Ne croyez surtout pas que je veuille jeter le bébé avec l’eau du bain. J’ai écrit suffisamment de choses positives sur le côté convivial des Belges, sur cette identité faible qui les ouvre naturellement vers l’extérieur, sur la paix civile qui a toujours prévalu malgré nos différences (il y a des explications d’ordre religieux  par exemple) linguistiques et culturelles profondes, sur un tissu économique assez dynamique tourné vers l’exportation, sur une sécurité sociale, en particulier les soins de santé, qui reste performante même si la crise de la dette souveraine est en train de plomber ses performances médicales et sociales. Car le système belge, miné de l’intérieur par ses contradictions et conflits ne vit pas en autarcie (je suis curieux de voir comment va se mettre en place concrètement la nouvelle réforme de l’Etat, avec de vraisemblables ratés et un alourdissement de la pression fiscale, l’une des plus élevées au monde). Notre pays est confronté aux mêmes problèmes économiques  financiers, sociaux, écologiques qui secouent l’Europe et la planète entière. Si l’on en croit la communication officielle, la Belgique s’en sort plutôt mieux que ses voisins. Je ne partage pas ce point de vue mais je ne veux pas verser ce soir dans une querelle de chiffres et d’experts qui se trompent plus souvent qu’à leur tour.  Si je prends un seul secteur, le transport et la mobilité, le navetteur que je suis depuis quarante ans a pu mesurer la déglingue de la SNCB et la congestion insupportable du trafic automobile, vers Bruxelles notamment, sans qu’aucune politique nouvelle ne soit mise en place.  Je vous renvoie au chapitre de mon livre consacré à ce sujet et aux déclarations d’Alain Flaush, l’ancien patron de la STIB qui met le doigt là où ça fait mal. La Belgique, dit-il, est l’un des pays les plus embouteillés au monde sans qu’on y apporte de solutions durables faute de courage et de vision politique. Il parle d’amateurisme et du pays de l’à-peu-près. J’espère que mon exposé ne vous laissera pas un goût de trop peu. (Extraits page 215 et suivantes).

Je terminerai en disant, comme il y a deux ans dans une carte blanche demandée par « Paris Match » Belgique, que la seule façon d’exister de manière consistante, serait de se réformer de fond en comble, à commencer par la façon de faire de la politique.
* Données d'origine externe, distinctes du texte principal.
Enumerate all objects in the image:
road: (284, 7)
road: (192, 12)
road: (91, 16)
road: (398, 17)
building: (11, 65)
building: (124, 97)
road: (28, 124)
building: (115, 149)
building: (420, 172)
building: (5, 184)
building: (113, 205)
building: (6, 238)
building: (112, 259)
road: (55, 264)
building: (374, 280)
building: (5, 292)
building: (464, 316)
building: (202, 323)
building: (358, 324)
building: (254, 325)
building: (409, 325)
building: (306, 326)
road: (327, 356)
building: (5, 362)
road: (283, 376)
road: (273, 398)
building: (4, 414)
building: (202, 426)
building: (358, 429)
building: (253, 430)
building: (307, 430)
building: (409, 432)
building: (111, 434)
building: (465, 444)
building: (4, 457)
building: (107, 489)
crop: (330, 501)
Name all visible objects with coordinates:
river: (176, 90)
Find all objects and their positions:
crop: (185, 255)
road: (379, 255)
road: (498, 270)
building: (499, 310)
On en est plus éloigné que jamais. Je plaidais également pour une Belgique à 4 régions très largement autonomes avec une solidarité entre elles, en conservant le socle commun de la sécurité sociale.  La dernière réforme de l’Etat donne plus de responsabilités aux Régions mais je ne suis pas certain du tout que cela permettra une gestion plus efficace et parcimonieuse des affaires publiques. La démocratie est d’abord une exigence qualitative dont chaque citoyen devrait se sentir concerné et capable de peser sur les décisions en toute connaissance de cause. Dans cette perspective, même si notre Histoire est très différente, je pense que le modèle suisse pourrait être une référence intéressante sinon à copier, mais dont nous pourrions nous inspirer. Notre pays n’en prend pas le chemin.  Ce seront peut-être des éléments extérieurs qui obligeront la Belgique à se réformer fondamentalement au risque de la voir disparaître à terme ou à ne plus représenter une entité cohérente même coiffée d’une couronne.